Overcoming challenges

Working as a sacred artist is not an easy path. Besides naysayers who suggest he abandon this “impractical” work, there are the financial challenges of a freelance lifestyle, and at times Canning wrestles with the inner voice of self doubt and second-guessing.

But he’s been blessed with a wonderfully supportive community not only in his native Scotland but also in Australia and New Zealand, and their encouragement helps him continue.

“The Lord put certain individuals at home or in Australia in my life at certain moments that have made it possible for me to keep going, and for that I shall be forever grateful,” he said. “I owe everything I have achieved to God and their support.”

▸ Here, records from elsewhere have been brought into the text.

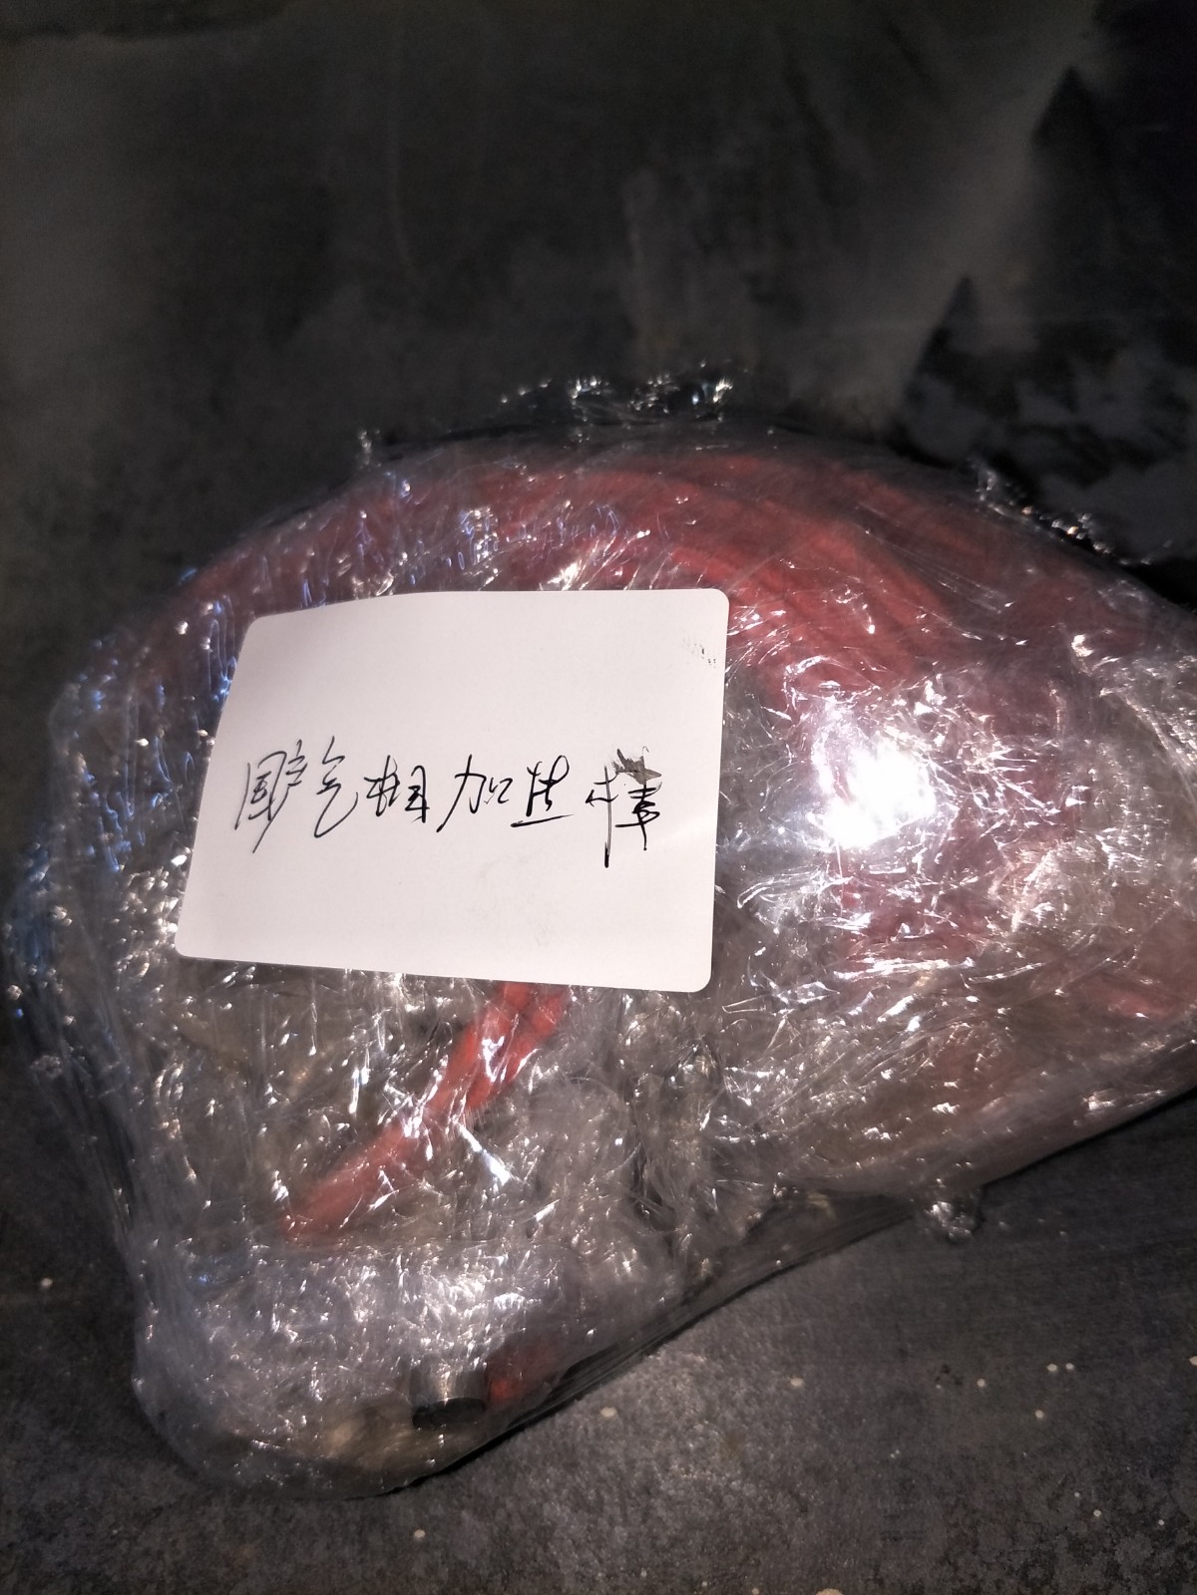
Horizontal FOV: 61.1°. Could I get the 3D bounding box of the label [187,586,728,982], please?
[{"bbox_3d":[-0.025,-0.002,0.176,0.094,0.010,0.066,2,83,13],"label":"label"}]

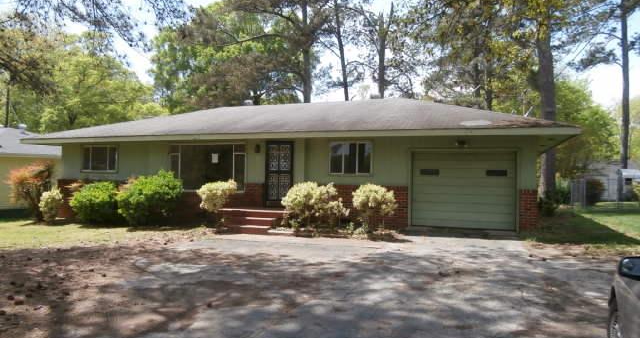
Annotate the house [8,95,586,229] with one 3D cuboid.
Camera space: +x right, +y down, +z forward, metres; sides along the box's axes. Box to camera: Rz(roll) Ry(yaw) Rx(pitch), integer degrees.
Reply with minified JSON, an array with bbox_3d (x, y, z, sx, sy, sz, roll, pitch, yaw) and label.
[{"bbox_3d":[-0.865,-0.477,18.921,19.110,4.680,10.570,0,-1,20],"label":"house"}]

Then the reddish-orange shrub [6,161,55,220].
[{"bbox_3d":[-11.065,0.800,16.900,1.700,2.280,1.650,0,-1,20],"label":"reddish-orange shrub"}]

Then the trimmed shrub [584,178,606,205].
[{"bbox_3d":[12.868,1.069,20.800,0.850,1.250,0.850,0,-1,20],"label":"trimmed shrub"}]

He is convinced that overcoming these challenges is worth it, especially as a Catholic artist. He said:

Every day, I have to ignore the possibility that the vision I have dedicated my life to is a pipe dream. Why? Because any true artist has dedicated his entire life to a moment. A moment when they poured out their creative spirit and touched another’s heart. That moment is worth a thousand lifetimes. This is what the Church has known and done through the centuries. It must not be lost.

He understands his mission as a Catholic artist in a special and profound way, inspired by reading the lives of the saints and especially those who meditated on sacred art. 

The artist is called to a sacred ministry within the Church, yet he can easily misunderstand the sanctity of his calling. He may be satisfied with a religiously successful image and conclude that he has fulfilled his function. The artist himself, along with every other believer, is to be formed into the image of the one who carried the cross and died on it.